The confusion over Brexit keeps persisting and contractors expect tender prices to increase 2.9% in 2019, outstripped by increasing materials costs of 5.3% and labour costs rising 4.5%. Only 28.4% of contractors expect the market to improve, against 42.1% prior to the Brexit vote in June 2016.
According to official data, construction witnessed the highest insolvency rate of any UK economic sector, with 2,924 insolvencies recorded in the 12 months to the end of September 2018. This figure is 28.8% higher than the UK’s struggling retail sector.
Turner & Townsend thinks that the underlying cause is weakening demand in construction. Despite a small 3.4% rise on the previous quarter, new orders in Q3 2018 were down almost a third (30.8%) on the high levels seen in 2017. As a result, Turner & Townsend’s latest UK market intelligence report finds that half of contractors (50.5%) surveyed were experiencing lukewarm tendering conditions, reporting increased competition and moderate price growth.
The trends are hurting profit margins. The analysis shows median margins for tier one contractors standing at 3% and 5% for tier two contractors. Since the start of 2016, median tier one margins have shrunk by a quarter and tier two margins by half, leading Turner & Townsend to warn of a heightened risk of insolvency.
“So much rests on the Brexit withdrawal agreement and there remain risks of further decreases in demand, coupled with increases in the costs of materials and labour from the continent and elsewhere. Contractors’ already-thin margins could clearly come under further pressure, ” said Paul Connolly, UK managing director of cost management.

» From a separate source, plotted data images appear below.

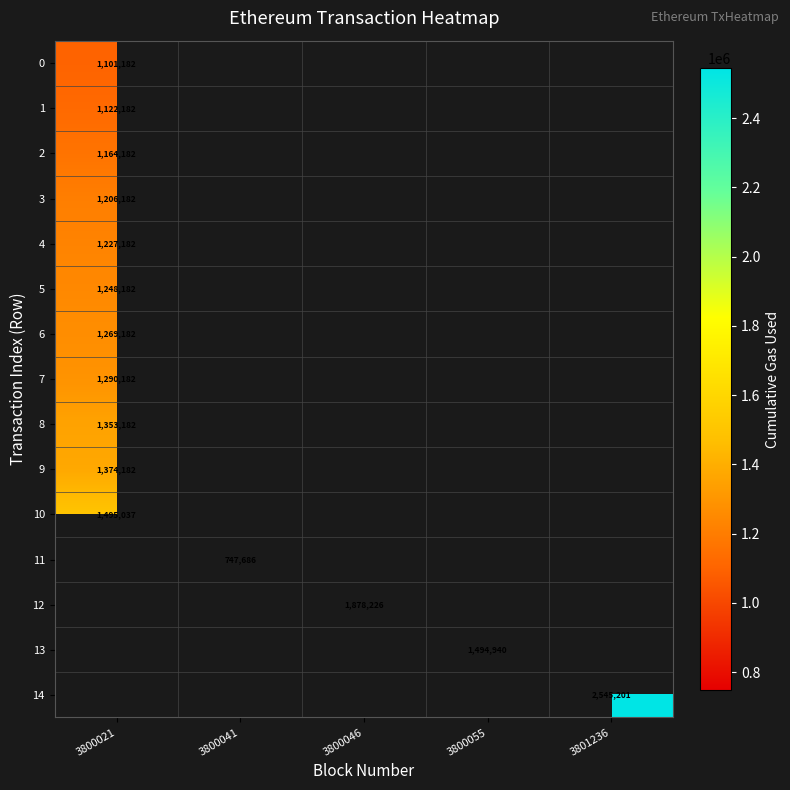

Count the number of data series in this chart.

15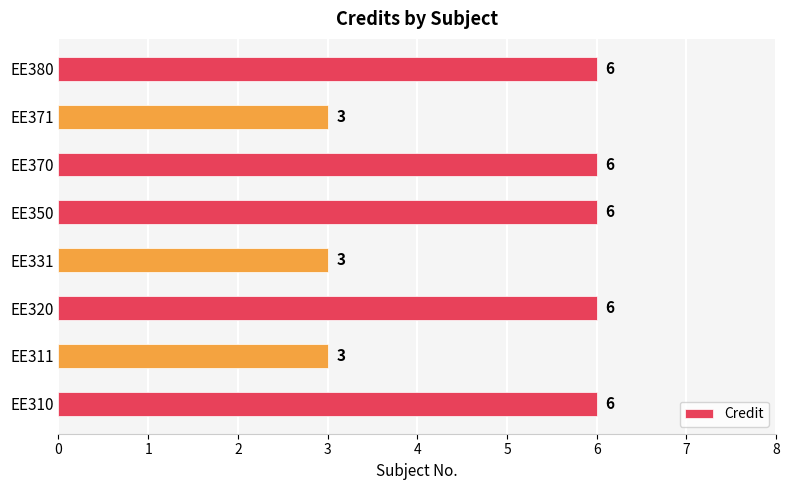

Between EE331 and EE380, which is larger?

EE380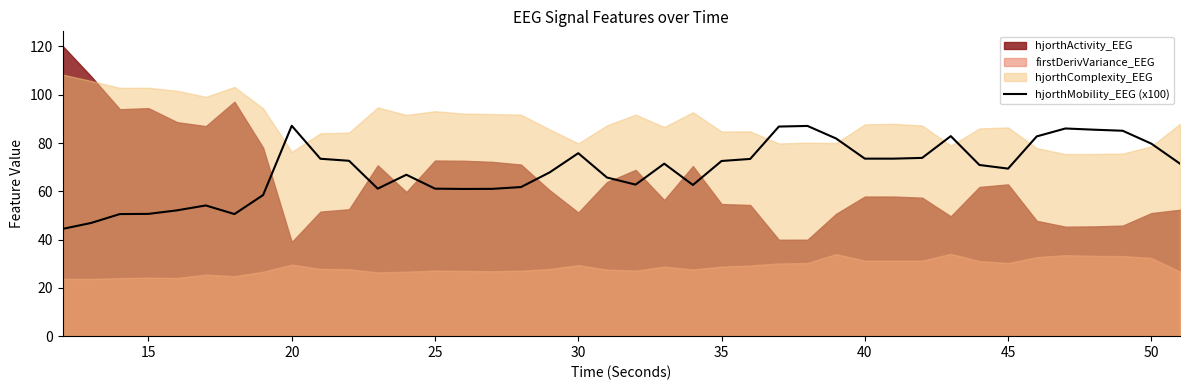

True or false: hjorthMobility_EEG (x100) has a value of 87.1 at 20.

True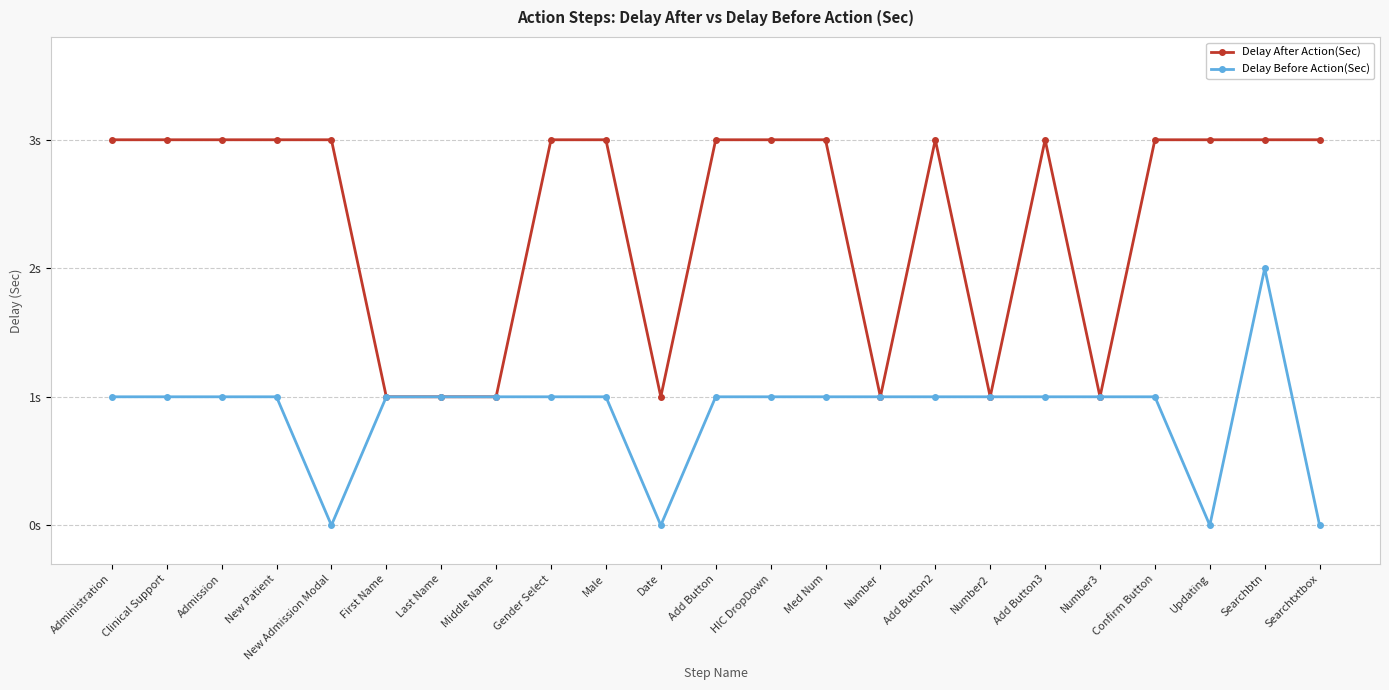

At how many categories does at least one series exceed 1?

16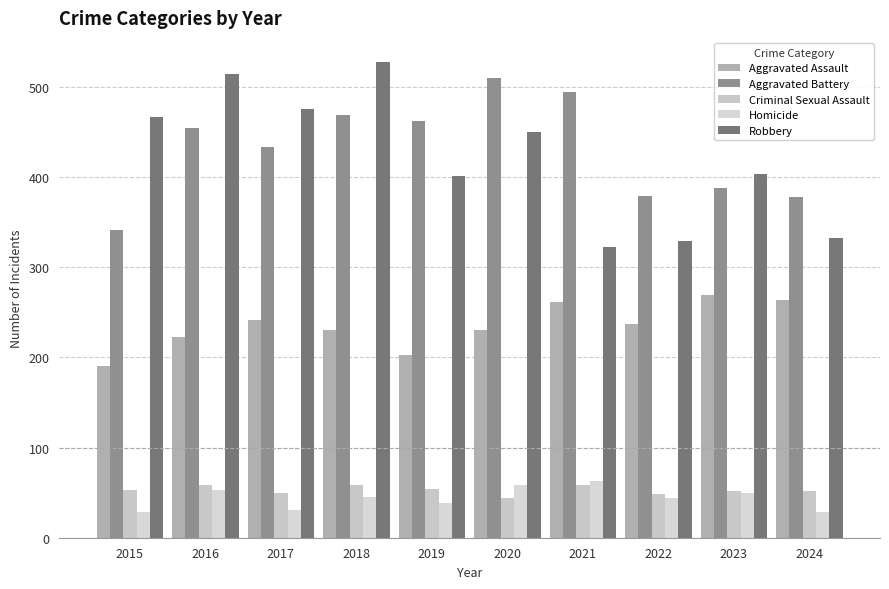

True or false: Robbery has a value of 114 at 2015.

False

“It’s essential for clients to be proactive about these risks – monitoring for warning signs, undertaking wide-ranging due diligence during procurement, and using project controls to pre-empt and correct problems at an early stage. It’s about checking and challenging the supply chain, but also collaborating – understand suppliers’ pressures and concerns, as well as holding them to account,” he added.
Turner & Townsend’s report outlines the steps clients should take in terms of watching for warning signs, due diligence, pre-emption of problems, and creating a resilient client-supplier dynamic.